YU School Partnership and Ramaz Co-Host Jewish Philosophy Yom Iyun for High-School Teachers

As part of its mission to convene Jewish day school educators for the purpose of collective learning, the Institute for University-School Partnership at Yeshiva University in collaboration with Ramaz and several New York area Jewish day schools hosted their first-ever Yom Iyun on Jewish Philosophy on June 11. Fifty five high-school educators from nearly 20 schools gathered to address the philosophical questions most commonly raised by students.

This program was co-sponsored by DRS Yeshiva High School, The Frisch School, The Rae Kushner Yeshiva High School, Ma’ayanot Yeshiva High School for Girls, Marsha Stern Talmudical Academy (MTA) / Yeshiva University High School for Boys, SAR Academy, The Ramaz School and The Stella K. Abraham High School for Girls.
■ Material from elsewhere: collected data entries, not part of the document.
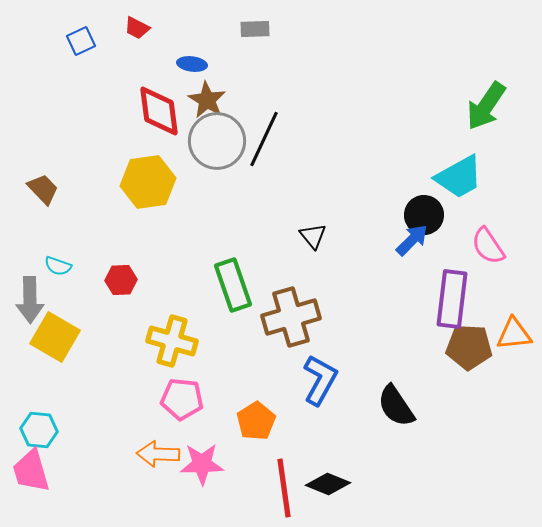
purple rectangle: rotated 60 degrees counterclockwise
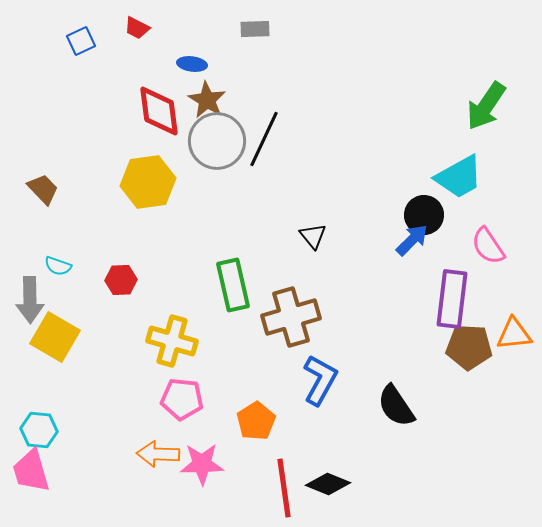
green rectangle: rotated 6 degrees clockwise
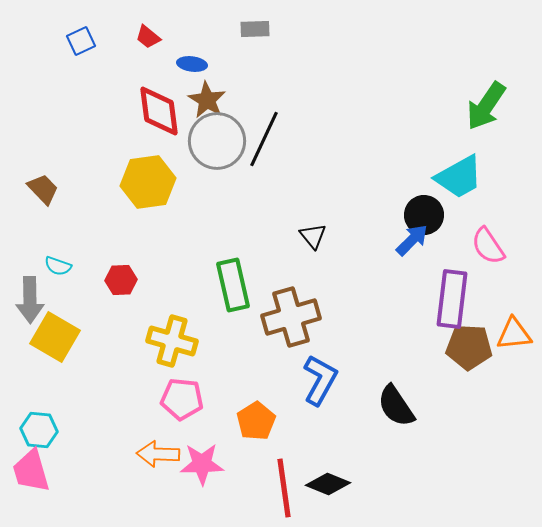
red trapezoid: moved 11 px right, 9 px down; rotated 12 degrees clockwise
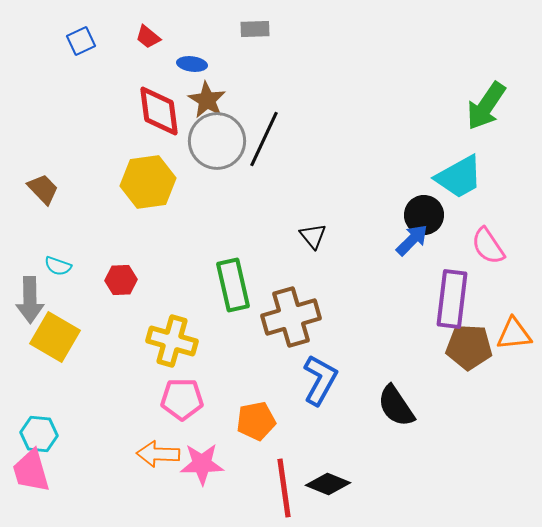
pink pentagon: rotated 6 degrees counterclockwise
orange pentagon: rotated 21 degrees clockwise
cyan hexagon: moved 4 px down
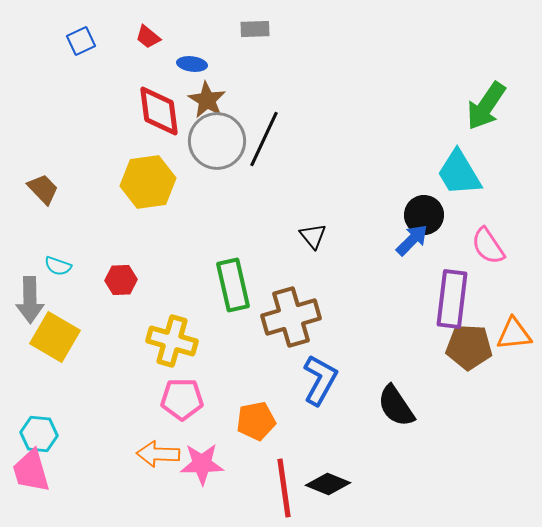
cyan trapezoid: moved 4 px up; rotated 88 degrees clockwise
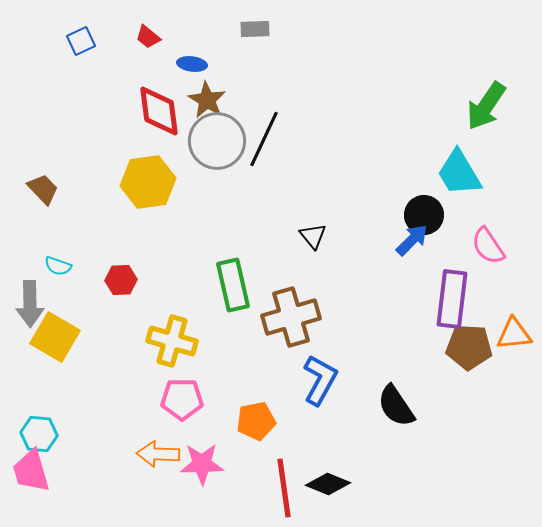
gray arrow: moved 4 px down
The program began with keynote speaker, Dr. David Schatz, YU professor of philosophy, discussing the concept of Hashgacha Pratis [Divine Providence] and continued with a number of presentations, including Rabbi Elly Storch of DRS on free will; Dr. Shira Weiss of Frisch on conflicts between the divine command of Akeidat Yitzchak and human morality; Rabbi Kenny Schiowitz of Ramaz on the evolution of Torah she’baal peh; Rabbi Noam Stein of The Margolin Hebrew Academy and Feinstone Yeshiva of the South on addressing ethically challenging topics in a liberal age; and Rabbi Gavriel Bechhoffer of MTA on questions about the world’s purpose. RIETS Rosh Yeshiva Rabbi Mayer Twersky closed the day by sharing approaches to educating towards greater faith.

The forum provided teachers with a rare opportunity to explore common challenges with peers and colleagues. “I believe that the thing that attracted so many people and that made the teachers enjoy the day so much was the topic,” said Schiowitz, who organized the program. “Teachers recognize the fact that it is not sufficient to simply teach the texts of the Talmud and Tanach. We need to address the philosophical questions of belief that students struggle with. Convenings such as this one will better prepare our teachers for this challenge.”

Recordings of a number of the presentations are available online.